Write out all records as given; omit images.

━━━ PROVIDED RECORDS ━━━

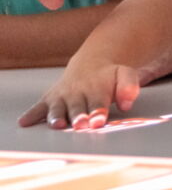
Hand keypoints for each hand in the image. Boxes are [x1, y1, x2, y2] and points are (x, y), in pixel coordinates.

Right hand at [18, 59, 139, 129]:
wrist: (90, 64)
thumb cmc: (109, 76)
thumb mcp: (125, 74)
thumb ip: (129, 86)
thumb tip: (127, 103)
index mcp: (97, 88)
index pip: (98, 103)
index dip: (98, 113)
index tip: (98, 122)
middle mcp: (77, 92)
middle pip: (77, 108)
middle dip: (78, 117)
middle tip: (80, 126)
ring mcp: (62, 96)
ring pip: (58, 108)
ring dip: (56, 117)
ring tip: (58, 125)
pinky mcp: (49, 99)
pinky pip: (39, 107)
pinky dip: (32, 114)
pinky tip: (24, 122)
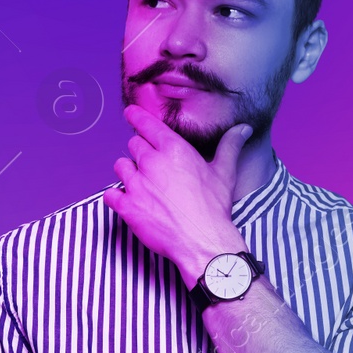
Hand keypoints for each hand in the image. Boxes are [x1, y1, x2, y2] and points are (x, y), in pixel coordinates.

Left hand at [102, 104, 251, 283]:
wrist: (202, 240)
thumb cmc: (213, 207)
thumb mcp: (224, 172)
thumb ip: (229, 146)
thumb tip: (242, 129)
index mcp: (173, 149)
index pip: (147, 124)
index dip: (136, 117)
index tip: (130, 113)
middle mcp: (151, 162)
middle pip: (134, 145)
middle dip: (140, 152)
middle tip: (152, 165)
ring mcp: (136, 184)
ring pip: (120, 166)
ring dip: (128, 172)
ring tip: (142, 184)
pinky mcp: (127, 206)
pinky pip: (110, 193)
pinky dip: (116, 196)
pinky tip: (127, 200)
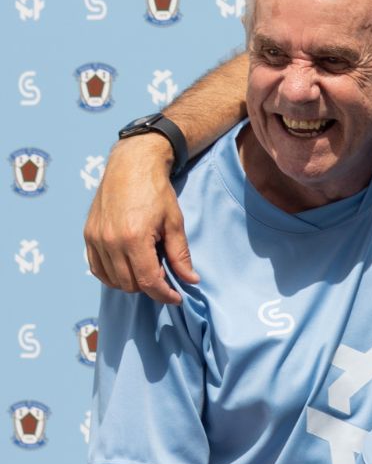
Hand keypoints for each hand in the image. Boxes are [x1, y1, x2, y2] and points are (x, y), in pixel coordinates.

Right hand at [84, 136, 197, 302]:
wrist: (131, 166)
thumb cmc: (156, 192)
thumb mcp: (175, 223)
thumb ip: (180, 255)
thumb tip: (191, 280)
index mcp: (134, 239)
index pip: (148, 281)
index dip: (164, 295)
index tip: (177, 297)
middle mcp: (110, 241)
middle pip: (130, 284)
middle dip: (150, 287)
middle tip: (165, 275)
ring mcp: (95, 238)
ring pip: (113, 279)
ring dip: (132, 281)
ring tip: (148, 266)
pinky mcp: (88, 235)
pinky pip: (96, 268)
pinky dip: (112, 274)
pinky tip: (128, 267)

━━━

• ANSWER:
Hand keypoints for each hand in the image. Boxes are [x1, y1, x2, y2] and points are (x, y), in pixel coordinates.

Right hand at [18, 59, 139, 129]:
wrist: (90, 64)
thumb cmc: (109, 76)
thumb mcp: (125, 74)
thumb ip: (129, 86)
thumb tip: (127, 103)
index mcp: (97, 88)
index pip: (98, 103)
index dip: (98, 113)
index tip: (98, 122)
middle mcp: (77, 92)
middle pip: (77, 108)
middle dip: (78, 117)
middle tip: (80, 126)
ring mcp: (62, 96)
ring pip: (58, 108)
ring dip: (56, 117)
ring tip: (58, 125)
pinky mcp: (49, 99)
pinky pip: (39, 107)
pinky dip: (32, 114)
pinky tip: (24, 122)
Hand keypoints for each hand in the image. Boxes are [x1, y1, x2, y2] and points are (x, y), in pixel coordinates.

Left hand at [102, 104, 251, 283]:
wrist: (202, 240)
thumb cmc: (213, 207)
thumb mcp: (224, 172)
thumb ip: (229, 146)
thumb tip: (242, 129)
index mcp: (173, 149)
index pip: (147, 124)
index dip: (136, 117)
index tip: (130, 113)
middle mcp: (151, 162)
middle pip: (134, 145)
middle dip: (140, 152)
middle tip: (152, 165)
ring mcp: (136, 184)
ring pip: (120, 166)
ring dip: (128, 172)
ring tip: (142, 184)
pinky mcp: (127, 206)
pinky pip: (110, 193)
pinky dip: (116, 196)
pinky tip: (127, 200)
Hand keypoints for each hand in the image. Boxes are [x1, y1, x2, y2] and points are (x, y), in pixel coordinates.

Right hand at [84, 136, 197, 302]:
wrist: (131, 166)
thumb cmc: (156, 192)
thumb mcp: (175, 223)
thumb ip: (180, 255)
thumb tip: (191, 280)
index mcp: (134, 239)
index pip: (148, 281)
index dip: (164, 295)
index tip: (177, 297)
middle mcp: (110, 241)
middle pip: (130, 284)
middle dip: (150, 287)
middle tip: (165, 275)
ring mcp: (95, 238)
ring pip: (113, 279)
ring dip: (132, 281)
ring tip: (148, 266)
pinky mcp: (88, 235)
pinky pip: (96, 268)
pinky dip: (112, 274)
pinky tip: (128, 267)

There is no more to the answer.